*PROBLEM SET:*
**a.** From the passage on Rob Glaser and Microsoft, copy verbatim the portion from "As Glaser faces" up to and including "of undermining himself.".
**b.** Summarize the passage on Rob Glaser and Microsoft in two sentences.
**c.** Answer the following questions using the passage on Rob Glaser and Microsoft.
(i) How many years did Glaser spend on the job in Redmond?
(ii) According to Jacob, how many divisions did Microsoft have for what Glaser was doing in one company?
(iii) What do critics consistently cite as evidence that Glaser is capable of undermining himself?

In the end, though, some say corporate politics took its toll. "Unfortunately, it came to a choice between two high IQs and aggressive execs at Microsoft," Silverberg wrote. "And Bill chose the other guy. So Rob ended up leaving."
Whatever the cause of Glaser's departure, the insights gleaned from 10 years on the job in Redmond undoubtedly have helped him both skirt Microsoft's strengths and exploit its weaknesses.
"He played amazingly well against a company that had two divisions for what he was doing in one company," Jacob said. "If you look at Microsoft, they had platform effort and application effort (for multimedia software). Rob took advantage of the fact that it's relatively difficult for two divisions of a company to execute well on one thing."
As Glaser faces an adversary that has been widely feared--and successfully sued--for its business practices, many of his associates and the company's financial backers express confidence that his intelligence, determination and business acumen will see him through any fight. Critics, however, consistently point to one high-profile incident as evidence that Glaser is capable of undermining himself.

(Entries drawn from a collection)
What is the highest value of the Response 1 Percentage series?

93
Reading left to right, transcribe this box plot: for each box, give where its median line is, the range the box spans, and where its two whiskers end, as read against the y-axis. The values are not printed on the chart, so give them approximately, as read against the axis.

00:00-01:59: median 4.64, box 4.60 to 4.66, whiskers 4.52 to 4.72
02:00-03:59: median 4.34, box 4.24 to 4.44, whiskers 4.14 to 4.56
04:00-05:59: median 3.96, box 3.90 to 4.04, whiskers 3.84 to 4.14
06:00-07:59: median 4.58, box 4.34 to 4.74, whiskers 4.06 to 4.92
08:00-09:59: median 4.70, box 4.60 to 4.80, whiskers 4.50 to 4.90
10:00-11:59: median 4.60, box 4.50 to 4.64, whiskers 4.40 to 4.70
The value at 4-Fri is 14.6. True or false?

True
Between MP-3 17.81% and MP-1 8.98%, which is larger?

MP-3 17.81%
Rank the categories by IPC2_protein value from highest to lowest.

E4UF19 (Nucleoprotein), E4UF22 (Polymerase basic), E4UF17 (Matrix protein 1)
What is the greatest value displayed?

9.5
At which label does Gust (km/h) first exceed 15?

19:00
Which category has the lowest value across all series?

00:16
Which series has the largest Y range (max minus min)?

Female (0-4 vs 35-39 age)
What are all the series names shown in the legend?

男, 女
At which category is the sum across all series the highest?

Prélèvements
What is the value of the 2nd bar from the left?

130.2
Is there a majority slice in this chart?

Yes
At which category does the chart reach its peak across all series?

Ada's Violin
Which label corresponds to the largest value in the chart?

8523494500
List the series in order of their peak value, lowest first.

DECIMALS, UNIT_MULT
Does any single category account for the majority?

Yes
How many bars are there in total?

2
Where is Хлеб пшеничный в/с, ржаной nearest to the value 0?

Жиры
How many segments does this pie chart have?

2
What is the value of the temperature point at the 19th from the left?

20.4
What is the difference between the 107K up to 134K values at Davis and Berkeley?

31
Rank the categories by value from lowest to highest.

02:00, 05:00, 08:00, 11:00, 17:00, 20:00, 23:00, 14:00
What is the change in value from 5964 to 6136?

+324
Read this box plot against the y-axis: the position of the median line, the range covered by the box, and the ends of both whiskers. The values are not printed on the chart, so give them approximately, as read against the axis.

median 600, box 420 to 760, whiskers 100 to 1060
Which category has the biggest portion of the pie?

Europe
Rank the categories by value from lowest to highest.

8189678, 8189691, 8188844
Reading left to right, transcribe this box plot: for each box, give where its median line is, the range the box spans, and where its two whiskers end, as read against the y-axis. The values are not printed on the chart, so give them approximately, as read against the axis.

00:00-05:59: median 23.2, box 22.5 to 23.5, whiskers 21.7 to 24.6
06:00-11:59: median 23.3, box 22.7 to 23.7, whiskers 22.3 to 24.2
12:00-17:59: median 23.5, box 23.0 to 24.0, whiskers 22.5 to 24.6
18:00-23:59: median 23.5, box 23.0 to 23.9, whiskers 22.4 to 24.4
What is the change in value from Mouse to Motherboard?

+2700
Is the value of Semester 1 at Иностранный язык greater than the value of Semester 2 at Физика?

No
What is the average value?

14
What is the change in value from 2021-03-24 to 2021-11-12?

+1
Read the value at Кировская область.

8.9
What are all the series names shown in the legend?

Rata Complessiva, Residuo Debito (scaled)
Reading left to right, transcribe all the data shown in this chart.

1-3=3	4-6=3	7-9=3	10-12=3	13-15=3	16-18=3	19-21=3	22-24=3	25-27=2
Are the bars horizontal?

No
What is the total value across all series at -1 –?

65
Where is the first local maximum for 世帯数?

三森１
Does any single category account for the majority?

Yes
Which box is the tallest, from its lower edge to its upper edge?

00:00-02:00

*SOLUTIONS BY TASK:*
**a.**
As Glaser faces an adversary that has been widely feared--and successfully sued--for its business practices, many of his associates and the company's financial backers express confidence that his intelligence, determination and business acumen will see him through any fight. Critics, however, consistently point to one high-profile incident as evidence that Glaser is capable of undermining himself.

**b.** Some attribute Glaser's departure from Microsoft to corporate politics, and his ten years in Redmond have helped him skirt the company's strengths and exploit its weaknesses, including its use of two divisions for work he handled in one company. His associates and financial backers are confident he will prevail against Microsoft, but critics point to one high-profile incident as evidence that he can undermine himself.

**c.**
(i) 10 years.
(ii) Two divisions.
(iii) One high-profile incident.